Katie and Harper, both 15, hold guns above their shoulders as they make their way toward higher ground. The moon is gone, and the first light from the sun won’t be visible for another hour.
The two teenagers arrived long before dawn to take part in an annual youth duck hunt. One week before Missouri’s waterfowl hunting season opens, Eagle Bluff Conservation Area and other conservation areas around the state open their waterways to hunters younger than 18.

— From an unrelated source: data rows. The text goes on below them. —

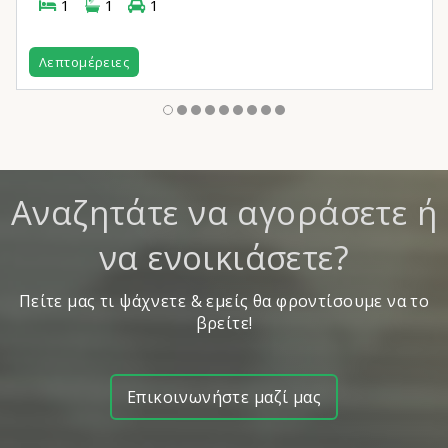
1
1
1
Λεπτομέρειες
Αναζητάτε να αγοράσετε ή
να ενοικιάσετε?
Πείτε μας τι ψάχνετε & εμείς θα φροντίσουμε να το
βρείτε!
Επικοινωνήστε μαζί μας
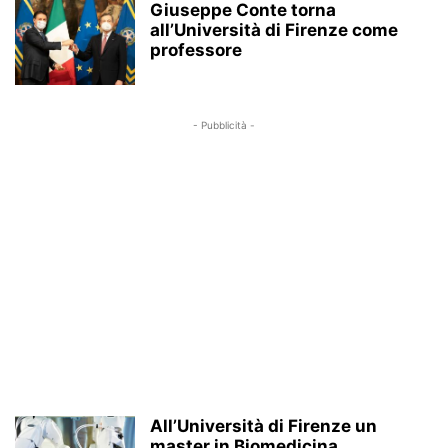
Giuseppe Conte torna
all’Università di Firenze come
professore
- Pubblicità -
All’Università di Firenze un
master in Biomedicina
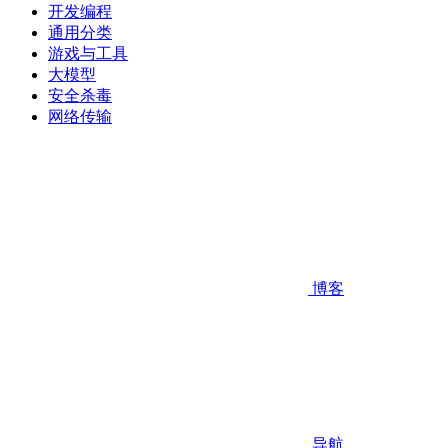
开发编程
通用分类
游戏与工具
大模型
安全杀毒
网络传输
博客
导航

Hunting runs in the family for Katie and Harper, but this was the first duck hunt for both of them. As sunrise approached, Harper nestled into the tall grass with her father, Brian Wright. An array of decoy ducks filled the water in front of them. Further down the bank, crouched in the bushes, were Katie, her older brother Justin Radel and family friends Cody Bassuener and Jaime Vaughn.
And then they waited.
“The worst part was not shooting any ducks,” Katie said. “There were none, so we walked all that way for nothing.”

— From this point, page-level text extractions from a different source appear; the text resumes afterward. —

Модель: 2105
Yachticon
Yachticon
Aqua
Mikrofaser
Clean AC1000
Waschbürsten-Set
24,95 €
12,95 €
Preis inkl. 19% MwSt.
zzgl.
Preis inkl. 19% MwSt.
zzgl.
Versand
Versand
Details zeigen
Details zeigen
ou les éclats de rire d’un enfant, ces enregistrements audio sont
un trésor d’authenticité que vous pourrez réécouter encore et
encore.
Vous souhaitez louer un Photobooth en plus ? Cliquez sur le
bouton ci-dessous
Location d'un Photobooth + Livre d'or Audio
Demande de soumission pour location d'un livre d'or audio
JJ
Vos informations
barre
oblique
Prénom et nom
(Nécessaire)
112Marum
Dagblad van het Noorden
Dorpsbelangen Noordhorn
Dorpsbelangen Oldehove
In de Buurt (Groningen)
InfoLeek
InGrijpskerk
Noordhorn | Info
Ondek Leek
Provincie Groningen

For four hours, the teenage hunters called to the ducks as they flew high overhead and sighed in defeat as they watched them land in the pond near the forest edge, far out of range.
But it would be wrong to call the trip a failure. As they crossed back through the marsh toward dry clothes and a waiting truck, both Harper and Katie laughed and talked fondly about going duck hunting again.